The point of A/B or ‘split’ testing is to identify the most successful content and pricing. It allows you to optimize your listing, using real input from your customer base.

We call it A/B but ‘split’ testing can be used to try out more than just two possibilities. You could try half a dozen.

To do this, you decide on a number of alternatives that you’d like to test. For instance, your product description might be “Pink neon marker pen makes your writing glow in the dark,” but you might want to trial “Glowing pink neon marker pen…” or “Shocking pink…” By doing split testing you’ll be able to see which of these options works best.

But when you’ve got a few products and a half a dozen features each that you want to test, it gets cumbersome. That’s why there’s an A/B testing feature in CashCowPro. You enter the variables you want to test, and the software does it, and shows you the sales results.

Amazon gives you sales data by day, so it’s important to change the variables being tested at midnight. That’s another reason, unless you’re a real night bird, you probably want to use an automatic testing system rather than do the job manually!

As well as testing your product title, you can test your main image and three or four others, and you can test your product description. Testing which photo works best as lead takes the subjectivity out of the equation – you may personally not like product photos with a white background, but if that’s the one that sells, you’re going to use it.

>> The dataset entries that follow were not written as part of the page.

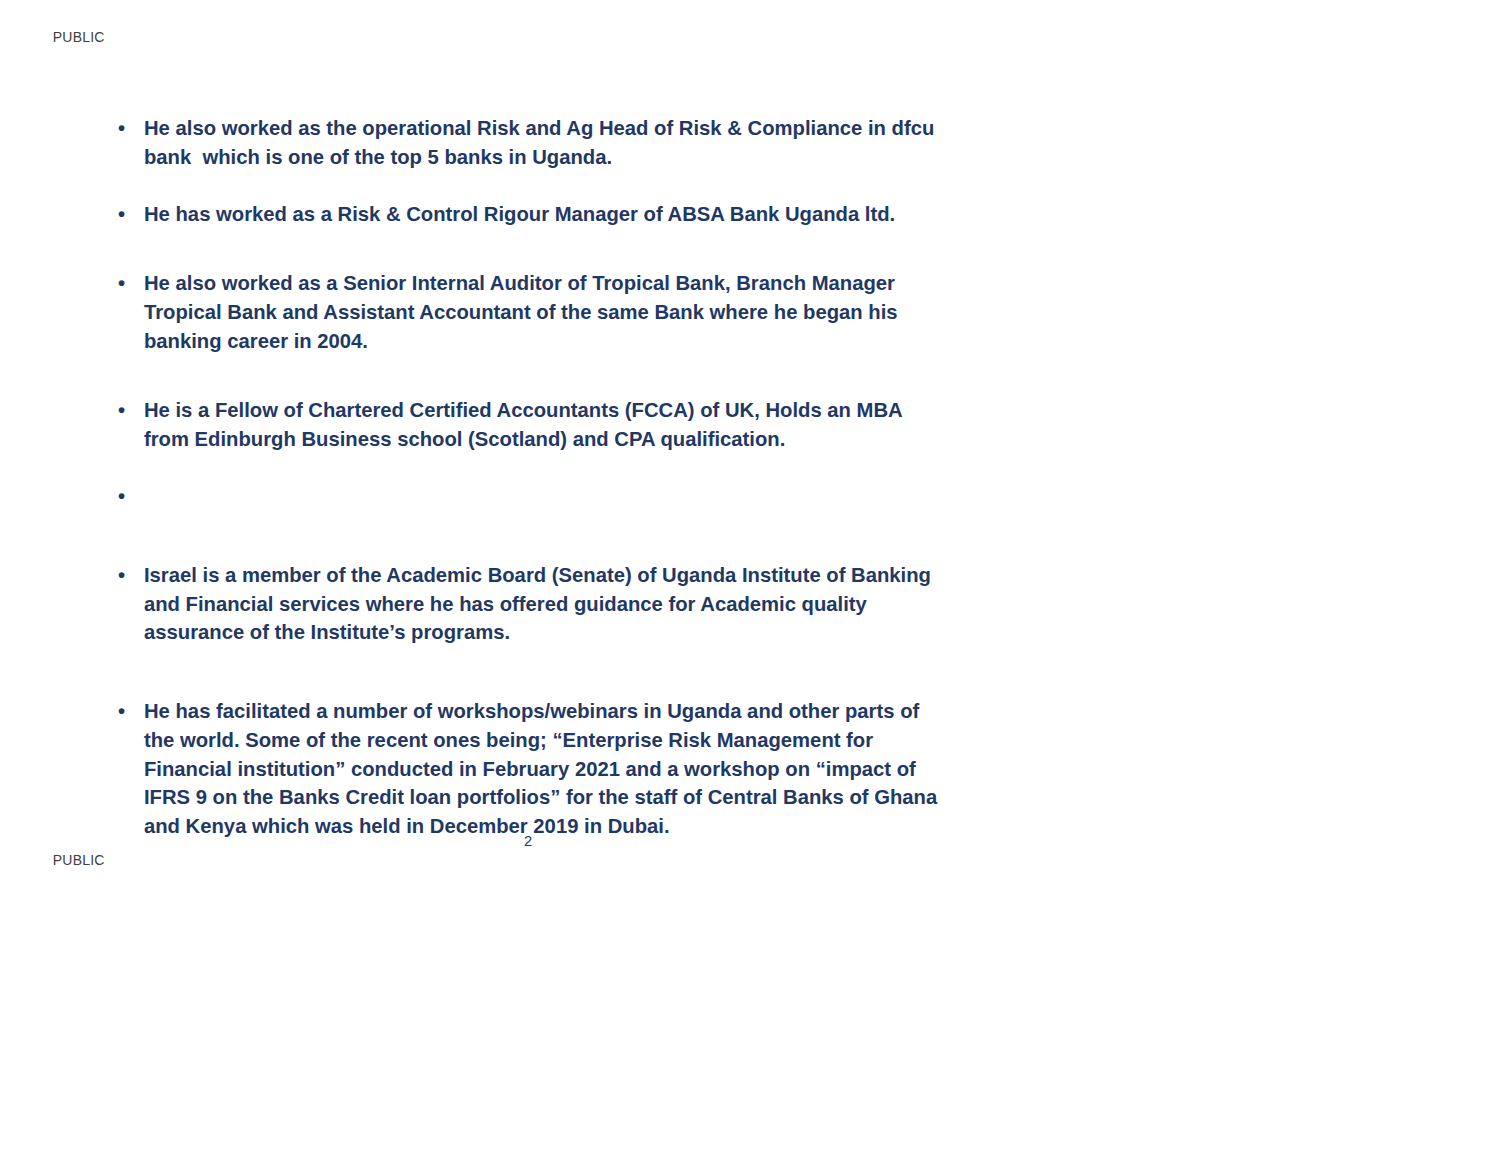PUBLIC
He also worked as the operational Risk and Ag Head of Risk & Compliance in dfcu bank which is one of the top 5 banks in Uganda.
He has worked as a Risk & Control Rigour Manager of ABSA Bank Uganda ltd.
He also worked as a Senior Internal Auditor of Tropical Bank, Branch Manager Tropical Bank and Assistant Accountant of the same Bank where he began his banking career in 2004.
He is a Fellow of Chartered Certified Accountants (FCCA) of UK, Holds an MBA from Edinburgh Business school (Scotland) and CPA qualification.
Israel is a member of the Academic Board (Senate) of Uganda Institute of Banking and Financial services where he has offered guidance for Academic quality assurance of the Institute’s programs.
He has facilitated a number of workshops/webinars in Uganda and other parts of the world. Some of the recent ones being; “Enterprise Risk Management for Financial institution” conducted in February 2021 and a workshop on “impact of IFRS 9 on the Banks Credit loan portfolios” for the staff of Central Banks of Ghana and Kenya which was held in December 2019 in Dubai.
2
PUBLIC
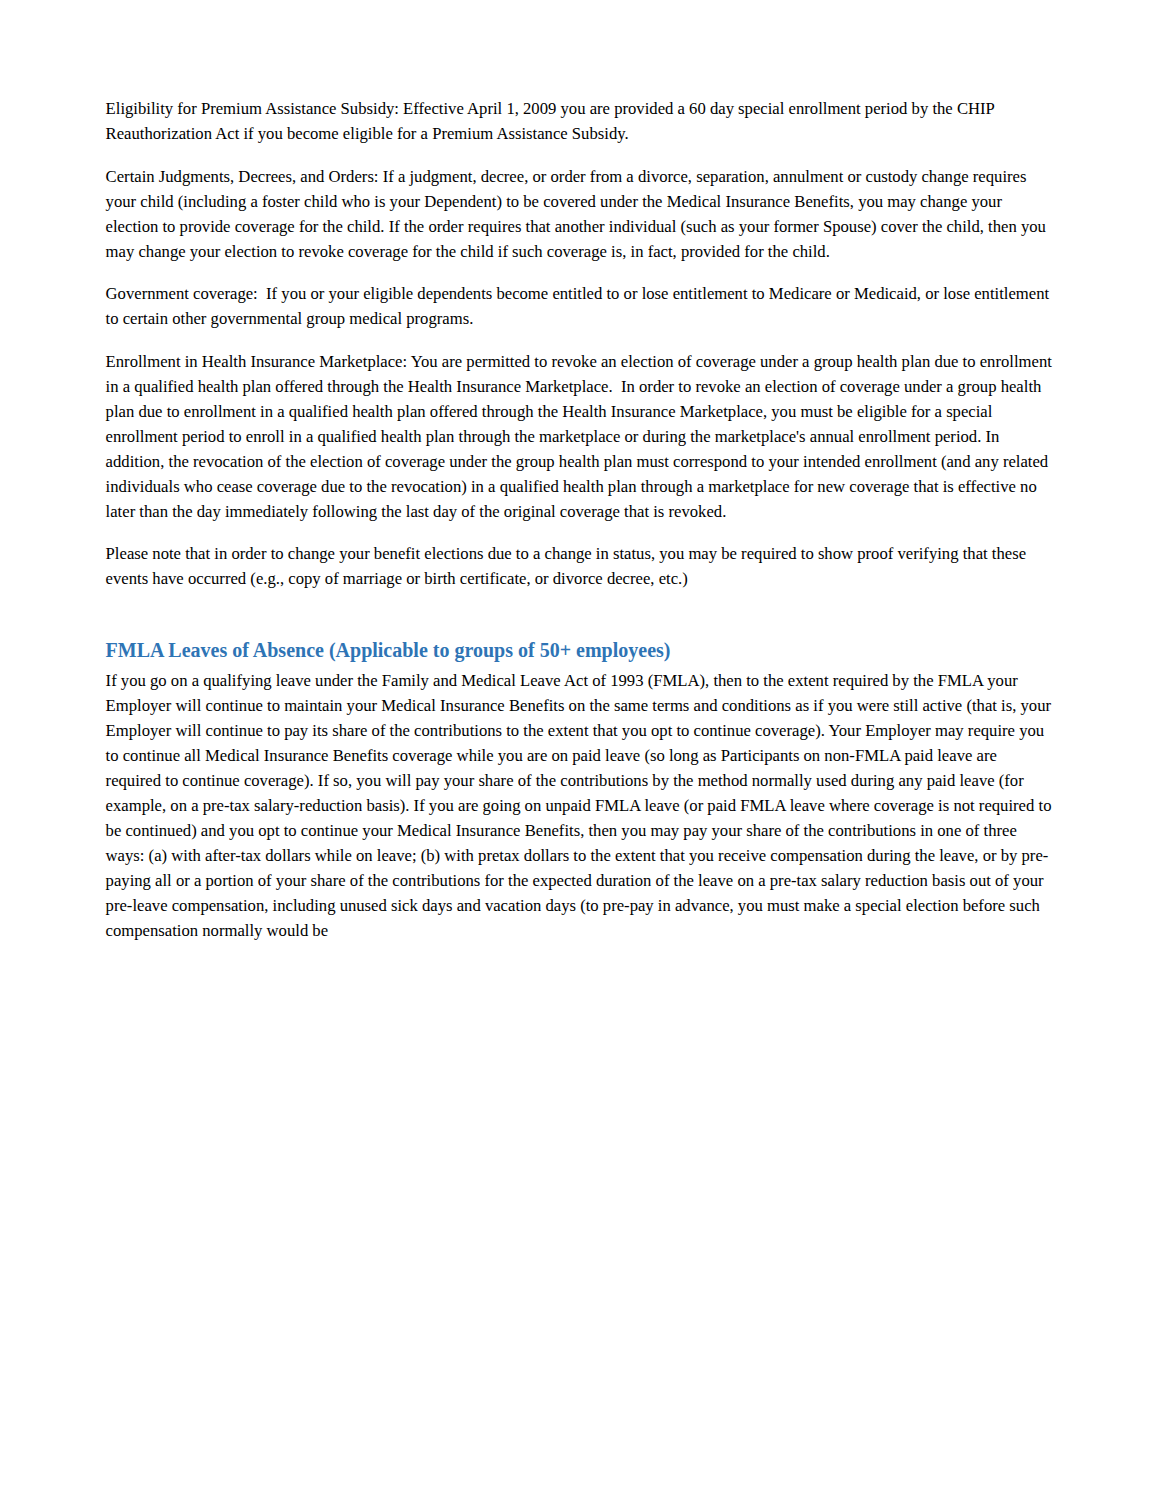Eligibility for Premium Assistance Subsidy: Effective April 1, 2009 you are provided a 60 day special enrollment period by the CHIP Reauthorization Act if you become eligible for a Premium Assistance Subsidy.
Certain Judgments, Decrees, and Orders: If a judgment, decree, or order from a divorce, separation, annulment or custody change requires your child (including a foster child who is your Dependent) to be covered under the Medical Insurance Benefits, you may change your election to provide coverage for the child. If the order requires that another individual (such as your former Spouse) cover the child, then you may change your election to revoke coverage for the child if such coverage is, in fact, provided for the child.
Government coverage: If you or your eligible dependents become entitled to or lose entitlement to Medicare or Medicaid, or lose entitlement to certain other governmental group medical programs.
Enrollment in Health Insurance Marketplace: You are permitted to revoke an election of coverage under a group health plan due to enrollment in a qualified health plan offered through the Health Insurance Marketplace. In order to revoke an election of coverage under a group health plan due to enrollment in a qualified health plan offered through the Health Insurance Marketplace, you must be eligible for a special enrollment period to enroll in a qualified health plan through the marketplace or during the marketplace's annual enrollment period. In addition, the revocation of the election of coverage under the group health plan must correspond to your intended enrollment (and any related individuals who cease coverage due to the revocation) in a qualified health plan through a marketplace for new coverage that is effective no later than the day immediately following the last day of the original coverage that is revoked.
Please note that in order to change your benefit elections due to a change in status, you may be required to show proof verifying that these events have occurred (e.g., copy of marriage or birth certificate, or divorce decree, etc.)
FMLA Leaves of Absence (Applicable to groups of 50+ employees)
If you go on a qualifying leave under the Family and Medical Leave Act of 1993 (FMLA), then to the extent required by the FMLA your Employer will continue to maintain your Medical Insurance Benefits on the same terms and conditions as if you were still active (that is, your Employer will continue to pay its share of the contributions to the extent that you opt to continue coverage). Your Employer may require you to continue all Medical Insurance Benefits coverage while you are on paid leave (so long as Participants on non-FMLA paid leave are required to continue coverage). If so, you will pay your share of the contributions by the method normally used during any paid leave (for example, on a pre-tax salary-reduction basis). If you are going on unpaid FMLA leave (or paid FMLA leave where coverage is not required to be continued) and you opt to continue your Medical Insurance Benefits, then you may pay your share of the contributions in one of three ways: (a) with after-tax dollars while on leave; (b) with pretax dollars to the extent that you receive compensation during the leave, or by pre-paying all or a portion of your share of the contributions for the expected duration of the leave on a pre-tax salary reduction basis out of your pre-leave compensation, including unused sick days and vacation days (to pre-pay in advance, you must make a special election before such compensation normally would be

Also, and this has a huge impact, you can test your sales price. So for instance if you’re selling at a premium price, and the entry of new competitors has seen your sales slow significantly, you might want to test what happens if you drop your price. You could test dropping your price all the way to your competitors’, keeping a ten percent premium, or only going half way to meet them. If it turns out that a relatively small drop in price gets your sales motoring, then you don’t need to drop it all the way. By split testing, you’ve saved yourself a whole load of profit you’d otherwise have lost.

You can also test which set of five features gives you the most sales. You may think you know your customer base pretty well, but sometimes after four reasons why you’re the very best, they want to know a particular hygiene factor – such as “easy to clean” (a hygiene factor in both senses!) or “child-safe”. Just adding that might make a big difference. Equally, sometimes switching the top two benefits might make a difference. Split test the variations, and you’ll be able to see whether you can increase your sales with some simple changes.

You can also decide how you want the test to run. The problem with a 24 hour switch is that if you have one variant tested on Sunday, and the other on Monday, you may be comparing apples and pears. People are at home and shopping on Sunday – they’re at work on Monday. So it’s not the best test for consumer goods. The other way to run the test is to run your variants for a week at a time till each one’s been tested. That will take longer, but might give you more reliable results.

If it’s this simple, where does your particular expertise come in? In having beautifully crafted, Amazon-compliant titles to test, or in having accurately identified at least seven features that will sell to your customer base. Split testing just means you can find out which is the best. You still have to do the hard work yourself!

And when is it finished? Well, the right answer is ‘never’ – but there is a law of diminishing returns. If you were seeing 10-20% or more increase in sales for every change, and now it’s down to a couple of percent, your time might be better spent on sourcing new products.